Protein is an essential macronutrient—the building block of the human body— and it is in every one of our cells. Protein is needed in the body to repair cells and make new ones; allow key biochemical reactions to take place; act as a messenger between cells, tissues, and organs; provide strength and structure to various parts of the body; maintain fluids; maintain the immune system; provide energy; and transport and store nutrients. In short, we can’t survive without protein.1 The current US Food and Nutrition Board’s Recommended Dietary Allowance (RDA) of protein for adult men and women is 0.8 grams per kilogram of body weight a day (g/kg/d).2 But research is showing that as we age, our protein requirements increase. Increased protein intake can prevent or mitigate the onset of sarcopenia, a term used to describe loss of muscle mass, strength, and function that progressively occurs with aging, which in turn can help an elderly individual maintain independence and have better overall quality of life and health.3,4
Experts in the field of protein and aging recommend a protein intake between 1.2 and 2.0g/kg/d or higher for elderly adults; this is much higher than the Food and Nutrition Board’s RDA of 0.8g/kg/d for adults. The recommended increase in protein intake for elderly adults is based on several studies showing that elderly adults are responsive (in improved muscle mass) to the higher levels of protein intake, but not lower levels.3 One meta-analysis showed that elderly individuals (mean age of 73 years) with sarcopenia consumed significantly less protein than their peers with no sarcopenia.4 A 2019 meta-analysis examining the link between low protein intake and functional limitations among the aging showed that individuals across all age groups who didn’t meet the protein intake recommendation encountered more physical limitations in stooping, crouching or kneeling; standing or sitting for long periods; walking up 10 steps; preparing meals, and walking for a quarter mile, compared to those who did meet the protein recommendation. Individuals aged 51–60 years old who did not meet the recommended protein intake had more difficulty sitting for long periods; getting in and out of bed; preparing meals; performing leisure activities at home; using a fork and knife; and drinking from a cup, compared to those who consumed higher protein amounts—this group’s limitations were similar to those of the 71 years of age or older group.5
According to a review article published in the journal Nutrients, it is important to consider overall caloric intake when considering protein intake for elderly individuals. According to these researchers, our basal metabolic rate (BMR) decreases as we age, which is associated with decreased muscle mass and increased fat mass, suggesting that our caloric intake should decrease as we age. This should be considered when choosing protein sources to include in one’s diet. These authors state, “When the energy content of the protein source is accounted for, the caloric intake needed to meet the essential amino acid requirements from plant sources of protein is considerably higher than the caloric intake from animal sources of protein. This is important to consider since obesity, especially with aging, is a major public health concern. Obesity is the most predominant factor limiting mobility in the elderly.”3
High Protein, Low-fat Foods to Add to Your Diet
The following foods are good sources of protein without a lot of fat:6
- White-fleshed fish (e.g., cod, haddock, grouper, halibut, bass, tilapia
- Plain nonfat Greek yogurt
- Beans, peas, and lentils
- Skinless white-meat poultry
- Low-fat cottage cheese
- Skim milk (nonfat)
- Pork loin
- Egg whites
Please consult with your physician or a certified dietitian/nutritionist to determine the right amount of protein you need in your diet.
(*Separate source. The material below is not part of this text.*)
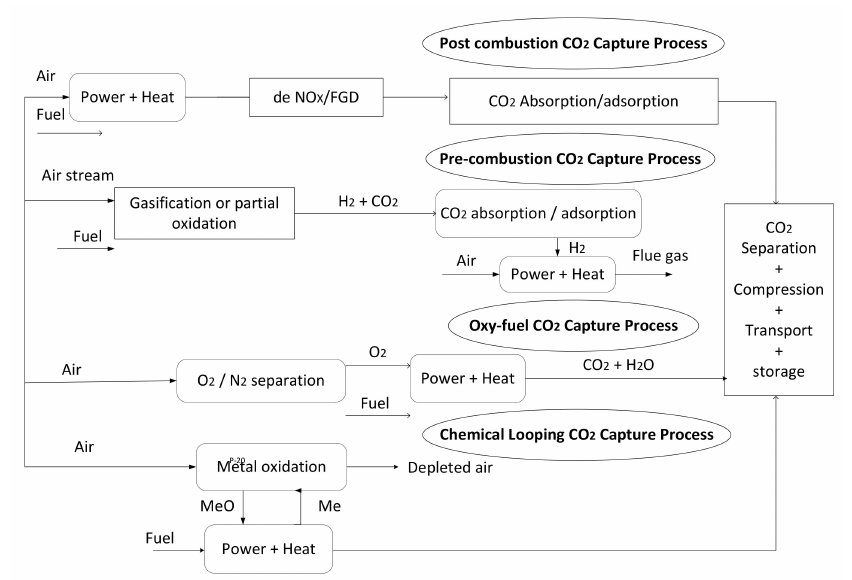
Figure 1. CO 2 capture technologies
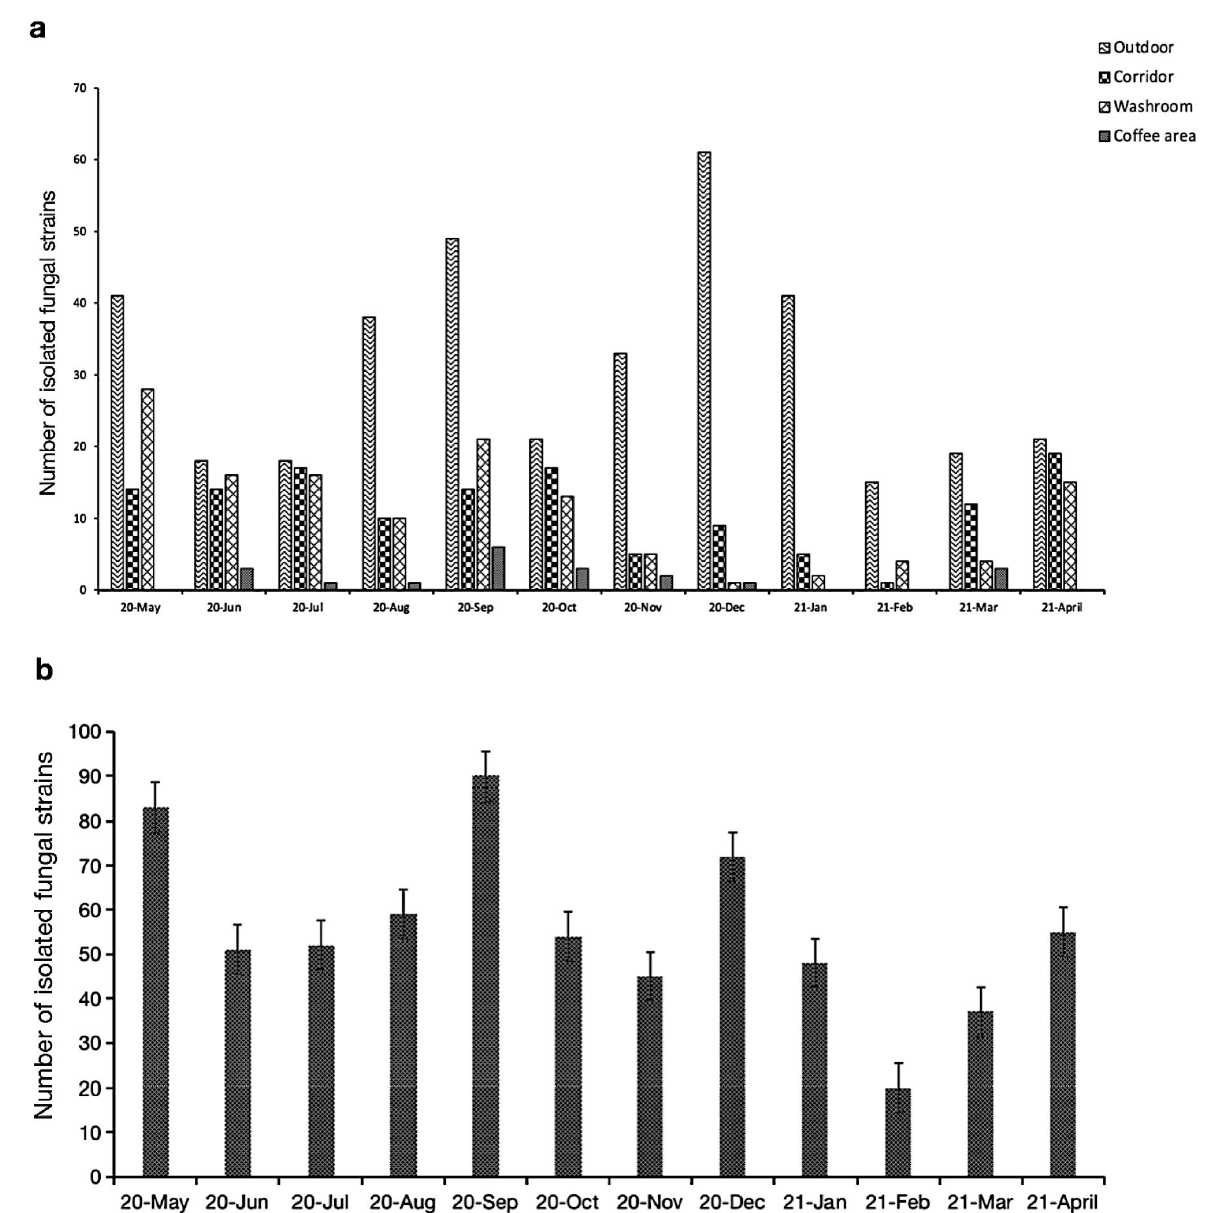
Figure 3. Total strains isolated during the one-year sampling from each location ( a ) and month ( b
1. Van De Walle G. 9 important functions of protein in your body. 15 Feb 2023. Healthline website. https://www.healthline.com/nutrition/functions-of-protein#TOC_TITLE_HDR_9. Accessed 15 Mar 2023.
2. Food and Nutrition Board. Dietary Reference Intakes (DRI) for energy, carbohydrate, fiber, fat, fatty acids, cholesterol, protein, and amino acids. Institute of Medicine of the National Academies. Washington, DC: National Academies Press. 2005;589.
3. Baum JI, Kim IY, Wolfe RR. Protein consumption and the elderly: what is the optimal level of intake? Nutrients. 2016; 8(6):359.
4. Coelho-Junior HJ, Calvani R, Azzolino D, et al. Protein intake and sarcopenia in older adults: a systematic review and meta-analysis. Int J Environ Res Public Health. 2022;19(14):8718.
5. Krok-Schoen JL, Archdeacon Price A, Luo M, et al. Low dietary protein intakes and associated dietary patterns and functional limitations in an aging population: a NHANES analysis. J Nutr Health Aging. 2019;23:338–347.